11.4 — initgfx vs kmodloader for GPU. Same pattern as 11.3. initgfx (GhostBSD) configures Xorg too, not just KLD load. kmodloader only loads kmods. If we keep Xorg config in initgfx and let kmodloader handle bind, both can coexist. Or rip out initgfx entirely and have a separate gershwin component own Xorg config.
11.5 — pkg-base fingerprints across versions. Per the pkg-base research, the keys live in /usr/share/keys/pkgbase-15 — version-suffixed. When gershwin-on-freebsd bumps from 15 to 16, this path moves. build.sh currently doesn't reference it (host's pkg knows; the chroot inherits the repo conf).
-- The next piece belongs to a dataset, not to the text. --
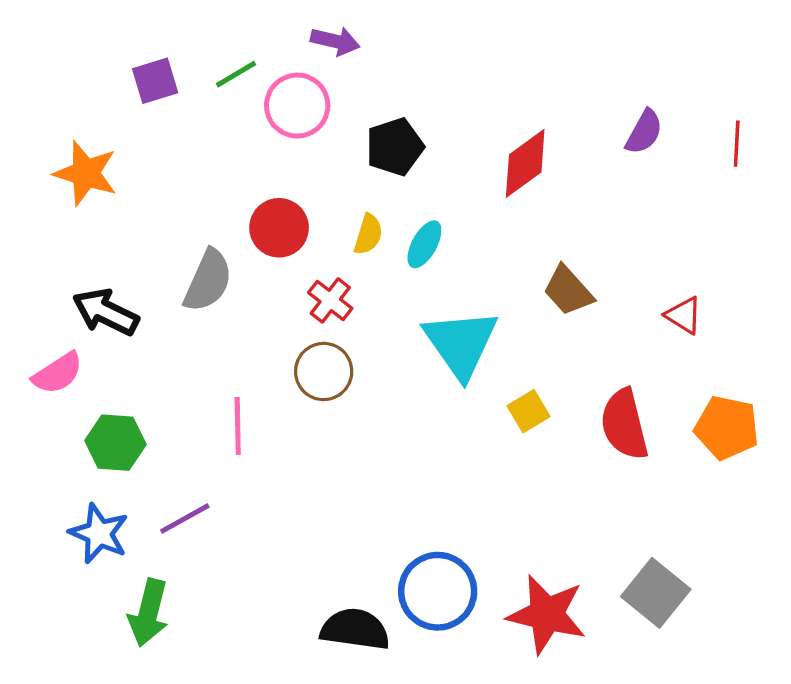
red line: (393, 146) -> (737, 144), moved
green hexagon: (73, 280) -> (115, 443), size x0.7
Worth a comment somewhere, no immediate change.
11.6 — Boot-test on real hardware in CI. QEMU boot-test catches a lot but not everything (firmware loading on the Lenovo wouldn't have been caught in QEMU). Worth investigating a real-hardware boot test runner — overkill for now, log it as a future improvement.

Decisions log

Plan v3, 2026-05-07 — Phase 1 + Phase 2 fully landed and CI-green (Phase 2 ends at run 25504336947, commit ebe7320). Phase 3 polish (dbus, kmodloader, gdomap lo0 fix, dshelper daemonization, ASL, single-user mode) follows on user signal.